There's merit behind the statement mind over matter when it comes to working out and tackling your fitness goals.
Whether you struggle to get your mind in the right place to get started or struggle to keep going once you’re at it, sometimes the biggest barrier isn’t your physical ability or inability, but your mental one.
That voice in your head that tells you that you can’t casts doubt on your stamina or tries to confirm that you are indeed running as slow as you keep saying you are.
Take your workout into your own hands and tackle your mental training by overcoming these 5 barriers:
You let your thoughts convince you that you’re right
If you are out on a run, feeling really slow and unfit, you may hear that little voice in your head start telling you just that:
“You are going so slow!"
"You are really unfit!"
"You are never going to be able to run far enough to complete your half marathon!”
And then suddenly, you hear other thoughts in your head confirming what you are saying and trying to further convince you it’s true!
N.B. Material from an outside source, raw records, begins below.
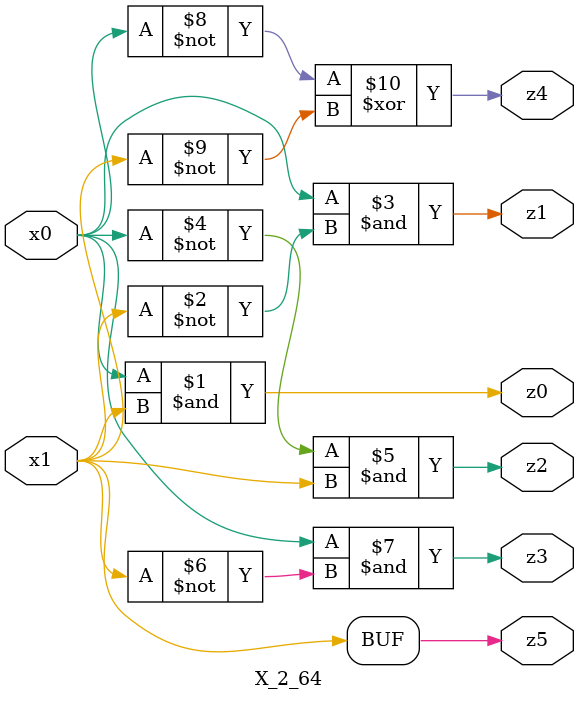
<source format=v>

module X_2_64 ( 
    x0, x1,
    z0, z1, z2, z3, z4, z5  );
  input  x0, x1;
  output z0, z1, z2, z3, z4, z5;
  assign z0 = x0 & x1;
  assign z1 = x0 & ~x1;
  assign z2 = ~x0 & x1;
  assign z3 = x0 & ~x1;
  assign z4 = ~x0 ^ ~x1;
  assign z5 = x0 ? x1 : x1;
endmodule



</source>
Overcome this by fighting back: say “no, I’m not slow, I’m just having an off day.”
“Of course I can complete the race, I just have to put in the time and training to build myself up.”
Research shows that positivity pushes you forward and helps train your brain to think positively when things go bad!
You give in easily
When it gets hard, when you get a little out of breath, when you start to feel tired, your tendency is to quit instead of pushing forward.
Without pushing through the struggles, you will never grow and be able to push harder.
Overcome this barrier by doing the following: the next time you want to quit because it gets hard or because you get tired, tell yourself that you just have to go for 5 more minutes.
Whether you are on the elliptical, doing your WOD, or out for a run, you can push through for another 5 minutes on whatever you are tackling.
Five might lead to 10 or more, or you may see that you really are that tired and decide to be done.
You follow someone else’s plan
Going to the gym or for a run with a friend is a great idea: it helps you stay accountable and makes the time pass faster because you have someone to talk to.
In doing this however, make sure you don’t end up just following their workout plan and forgetting about what works for you and what helps you reach your fitness goals.
This applies to cases where your partner is both more and less fit than you: less fit and you don’t reach your potential, more fit and you run the risk of injuring yourself.
You have an all or nothing attitude
“If I can’t workout for a full hour, what’s the point of even going to the gym?”
If this sounds like you, it might be time to step back and adjust your perspective.
When it comes to fitness and working out to improve your health and help you lose weight, it’s not necessarily about how much you do, but about simply doing something at all.
Remember that something is always better than nothing, so don’t get caught up in convincing yourself you should skip your fitness altogether if it gets cut short or you have to alter your schedule.